Braut und Bräutigam können sich auch in der Corona-Krise trauen. Doch die Hochzeitsgesellschaft bleibt überschaubar.
Braut und Bräutigam können sich auch in der Corona-Krise trauen. Doch die Hochzeitsgesellschaft bleibt überschaubar. | Bild: Verena Wehrle

Aber: Der Abstand von 1,5 Meter zur nächsten Person muss auch hier eingehalten werden, was wiederum zu räumlichen Begrenzungen führt. Von der Abstandsregel ausgenommen sind Personen, die in häuslicher Gemeinschaft leben. Der Veranstalter muss laut Corona-Verordnung ein schriftliches Infektionsschutzkonzept erstellen.

„Die bisherige Quadratmeterregelung ist aufgehoben. Hochzeiten sind in Kirchen, Synagogen und Moscheen auf das unbedingt notwendige Maß an Teilnehmern zu beschränken“, ergänzt Christoph Neethen von der Pressestelle des Staatsministeriums Baden-Württemberg. Für Trauungen und andere kirchliche Veranstaltungen im Freien gelten die gleichen Regeln, hier kann mit bis zu 100 Personen gefeiert werden, wie Benedikt Reinhard vom Sozialministerium erklärt.

Was gilt für die anschließende Hochzeitsfeier?

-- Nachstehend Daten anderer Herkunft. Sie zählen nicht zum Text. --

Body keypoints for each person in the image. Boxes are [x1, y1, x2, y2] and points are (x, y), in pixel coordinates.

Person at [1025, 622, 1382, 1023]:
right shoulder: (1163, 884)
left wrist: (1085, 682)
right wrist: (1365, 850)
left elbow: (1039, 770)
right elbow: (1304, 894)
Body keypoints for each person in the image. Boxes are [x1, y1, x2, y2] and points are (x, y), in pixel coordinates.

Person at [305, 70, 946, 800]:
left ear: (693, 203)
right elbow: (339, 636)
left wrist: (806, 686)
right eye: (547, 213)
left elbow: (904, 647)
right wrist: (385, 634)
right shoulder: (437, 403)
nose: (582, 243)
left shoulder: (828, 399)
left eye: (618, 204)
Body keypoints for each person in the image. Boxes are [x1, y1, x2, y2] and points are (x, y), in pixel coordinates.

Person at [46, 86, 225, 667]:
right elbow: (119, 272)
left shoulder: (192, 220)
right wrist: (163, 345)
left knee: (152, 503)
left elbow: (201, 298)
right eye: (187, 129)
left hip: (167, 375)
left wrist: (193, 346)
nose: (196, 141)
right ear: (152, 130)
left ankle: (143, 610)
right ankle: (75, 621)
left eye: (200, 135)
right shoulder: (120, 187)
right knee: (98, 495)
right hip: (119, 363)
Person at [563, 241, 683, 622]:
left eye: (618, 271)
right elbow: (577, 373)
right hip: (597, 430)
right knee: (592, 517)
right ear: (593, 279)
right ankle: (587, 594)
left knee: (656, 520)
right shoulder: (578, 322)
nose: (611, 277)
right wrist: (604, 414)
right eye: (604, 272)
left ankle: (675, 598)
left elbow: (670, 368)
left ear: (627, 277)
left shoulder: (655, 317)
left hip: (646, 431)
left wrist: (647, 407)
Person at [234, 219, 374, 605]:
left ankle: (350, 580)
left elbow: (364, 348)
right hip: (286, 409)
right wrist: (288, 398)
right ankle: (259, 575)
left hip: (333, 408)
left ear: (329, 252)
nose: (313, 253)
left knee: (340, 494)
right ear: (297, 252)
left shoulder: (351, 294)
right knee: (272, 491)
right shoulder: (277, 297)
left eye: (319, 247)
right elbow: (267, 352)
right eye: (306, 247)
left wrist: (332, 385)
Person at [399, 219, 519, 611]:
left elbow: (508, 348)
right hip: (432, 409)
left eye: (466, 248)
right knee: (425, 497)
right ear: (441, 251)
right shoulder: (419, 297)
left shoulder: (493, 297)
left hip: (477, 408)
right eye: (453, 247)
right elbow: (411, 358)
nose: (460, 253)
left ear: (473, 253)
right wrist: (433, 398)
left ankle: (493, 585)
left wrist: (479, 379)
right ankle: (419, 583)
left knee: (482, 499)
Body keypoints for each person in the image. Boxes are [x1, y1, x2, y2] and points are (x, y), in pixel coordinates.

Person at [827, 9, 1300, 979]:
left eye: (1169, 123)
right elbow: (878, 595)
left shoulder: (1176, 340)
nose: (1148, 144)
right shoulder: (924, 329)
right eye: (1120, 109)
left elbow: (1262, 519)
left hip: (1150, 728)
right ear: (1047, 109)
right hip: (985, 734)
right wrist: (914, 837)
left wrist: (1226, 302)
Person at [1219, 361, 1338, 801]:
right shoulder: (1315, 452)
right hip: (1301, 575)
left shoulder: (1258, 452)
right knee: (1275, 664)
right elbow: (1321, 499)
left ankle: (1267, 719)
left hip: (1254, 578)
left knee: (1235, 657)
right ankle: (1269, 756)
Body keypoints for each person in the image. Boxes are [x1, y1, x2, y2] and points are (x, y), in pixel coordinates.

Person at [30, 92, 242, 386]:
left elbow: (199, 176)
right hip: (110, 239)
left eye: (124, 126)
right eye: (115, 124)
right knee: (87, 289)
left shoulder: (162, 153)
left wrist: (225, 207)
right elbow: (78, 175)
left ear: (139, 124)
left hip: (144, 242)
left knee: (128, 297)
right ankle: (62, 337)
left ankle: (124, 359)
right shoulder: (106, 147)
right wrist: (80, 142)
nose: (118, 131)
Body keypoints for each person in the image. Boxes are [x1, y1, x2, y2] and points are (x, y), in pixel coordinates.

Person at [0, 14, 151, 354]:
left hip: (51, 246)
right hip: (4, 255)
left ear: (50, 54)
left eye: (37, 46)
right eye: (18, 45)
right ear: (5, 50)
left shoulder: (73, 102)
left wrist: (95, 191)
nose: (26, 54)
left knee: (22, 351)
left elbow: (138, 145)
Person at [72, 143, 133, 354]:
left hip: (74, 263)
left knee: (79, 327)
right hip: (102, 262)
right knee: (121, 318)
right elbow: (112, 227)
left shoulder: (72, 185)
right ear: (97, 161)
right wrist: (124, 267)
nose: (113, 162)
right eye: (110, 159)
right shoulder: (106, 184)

Nach der Trauung möchte das Brautpaar natürlich gerne mit Freunden und Verwandten feiern. Doch ist das während der Corona-Pandemie überhaupt möglich? Was erlaubt die Corona-Verordnung? Dazu sagt Christoph Neethen von der Pressestelle des Staatsministeriums Baden-Württemberg auf Anfrage des SÜDKURIER: „Freiheit und Verantwortung müssen in unserer derzeitigen Situation einer guten Balance bleiben. Das bildete auch die Grundlage der Beschlüsse zu weiteren schrittweisen Öffnungen im Land, die gestern (am 26. Mai) im Kabinett gefasst wurden.“

Er erklärt die neuen Regelungen: „Etwa dürfen an privaten Veranstaltungen – wie zum Beispiel Hochzeiten – ab dem 1. Juni in geschlossenen Räumen bis zu zehn Personen teilnehmen.“ Bei einer Hochzeit oder Familienfeier im Freien gelten andere Regeln: „Wenn die Veranstaltung im Freien stattfindet, dürfen wegen der geringeren Infektionsgefahr an der frischen Luft maximal 20 Personen teilnehmen“, so Neethen. Im engsten Familienkreis darf die Hochzeit also gefeiert werden, ganz große Feste müssen auch weiterhin verschoben werden.

Die aktuellen Regelungen zu Veranstaltungen

Weitere Änderungen der Verordnung sind jederzeit möglich – die Ausgestaltung der Verordnung sei unter anderem Gegenstand weiterer Beratungen im Corona-Lenkungskreis, der am 27. Mai tagte, wie Neethen mitteilt.